Vitamin E is needed to create healthy membranes for the body’s red blood cells while iron is an essential part of hemoglobin, a red protein responsible for transporting oxygen throughout our body. Deficiencies in these two nutrients may lower your red blood cell count and can lead to anemia. It is a condition in which you don't have enough healthy red blood cells to carry sufficient oxygen to your body's tissues.
Anemia is marked by symptoms like fatigue, weakness, shortness of breath, dizziness, and chest pain, but it may also contribute to other illnesses. For example, one study in 200 young women linked low iron consumption to a significant increase in the risk of anemia, compared with those who had sufficient intake.
7. May help manage diabetes
The capsaicin in paprika has the potential to help regulate blood sugar levels and manage diabetes. A 4-week study in 42 pregnant women with diabetes concluded that taking 5 mg of a capsaicin supplement every day considerably decreased post-meal blood sugar levels compared to a placebo.
Another study found that adults who followed a diet rich in capsaicin-containing chili pepper had a marked decrease in their blood insulin levels after meals compared to those who followed a chili-free diet. Lower insulin levels usually signify better blood sugar control.
How to use paprika powder
Paprika originated from the West Indies and South America, and it is majorly manufactured in Hungary, Spain, South America, and California. Today, the popular spice is widely used in Europe, Africa, and Asia. Paprika comes in three main varieties that differ in taste and color: regular or basic paprika, Hungarian paprika, and Spanish paprika.

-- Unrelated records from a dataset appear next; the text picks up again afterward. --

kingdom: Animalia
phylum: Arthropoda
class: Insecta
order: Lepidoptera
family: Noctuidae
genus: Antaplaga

As we mentioned earlier, this delicious spice is typically used as a seasoning for meats, potato salad, and eggs. In addition, you can sprinkle a dash of paprika powder on meals like hard-boiled eggs, salads, cooked rice, chopped veggies, and even sauces or dips. Its smoky and sweet flavor will go particularly well with rice, seafood, and bean dishes. But if you want a spicier kick in your meals, you can use hot paprika to add to soups and stews.
What's more, you can strengthen paprika's flavor profile by adding it to meat. Some people even use paprika in cocktails and on warm or spicy beverages. Use paprika in typical amounts required for cooking and don’t go overboard with it because some spices have been known to cause allergic reactions. Ground paprika lasts between two and three years, and it should be stored the same way you store all of your dried spices - in a cool, dry place inside an airtight container.